When I first boarded the boat, and continuing throughout the ride to Shark Alley, I wasn’t sure I would actually get in the cage. Regardless of the reinforced, double-bar, steel construction, I was leaning towards staying warm, dry, and in one piece. But by the time I was told to suit up, I was downstairs, wetsuit on, waiting my turn at the cage before consciously deciding to brave the beasts. Somehow I’d gone from dreading the experience to eagerly anticipating my face-to-face encounter.
And I wasn’t disappointed. Even though the water was a balmy 14 degrees Celsius (57 degrees Fahrenheit), I didn’t feel it. Later, I wouldn’t feel anything, and it would be a full two hours before I would feel my toes again. But during my time in the cage, I was only aware of the magnificent creatures swimming around me.
The perspective from the cage was completely different from that on deck. Not only did I have a close up of their razor sharp teeth and those eerie, depthless eyes, but I could appreciate their lightning quick turns and agility that belied their size and bulk.
At 3 to 5 meters (9 to 15 feet) in length, they dwarfed the cage. Mix that with their weight (approximately 600 to 1,100 kilograms/1,300 to 2,400 pounds) and power, and you can well imagine the jolt I got every time they rammed my protective steel enclosure. Shockingly, I felt no fear. I was absolutely exhilarated and in complete awe.
When my time in the cage was over, I grudgingly crawled out of the water. I spent the first ten minutes on deck in the fetal position, willing blood back into my extremities. Once again dry and no longer life-threateningly cold, the enormity of what I’d done and, more importantly, my reaction to it sank in.
I had faced the great whites. I had stared my greatest fear in the face – literally. And I wanted to do it again.
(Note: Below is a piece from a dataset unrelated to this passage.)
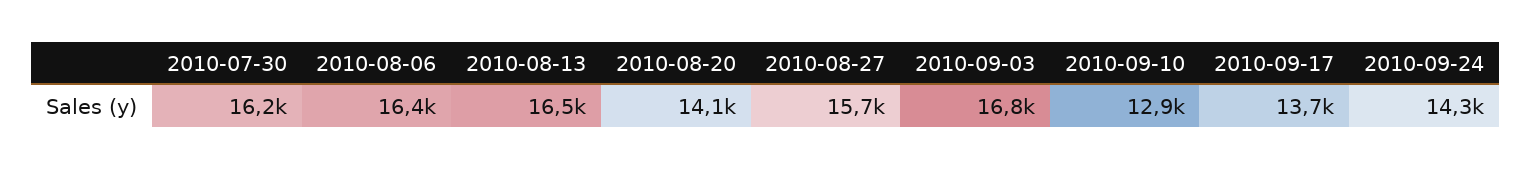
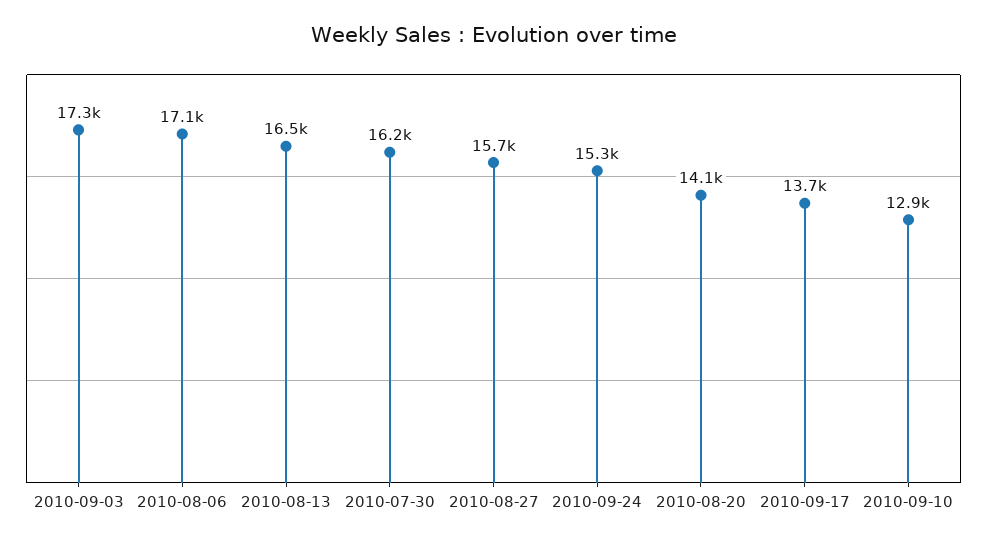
2010-08-06: 16400 -> 17100
2010-09-03: 16800 -> 17300
2010-09-24: 14300 -> 15300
Since this experience, I have dove on a number of occasions. While the sight of a shark does not entice me to chase it down and try to pet it, as some of my more suicidal friends attempt to do, neither do I feel that overwhelming urge to inflate my BCD and rocket to the surface. Instead, I watch them glide by with a newfound appreciation. After taking a few slow, deep breaths, of course.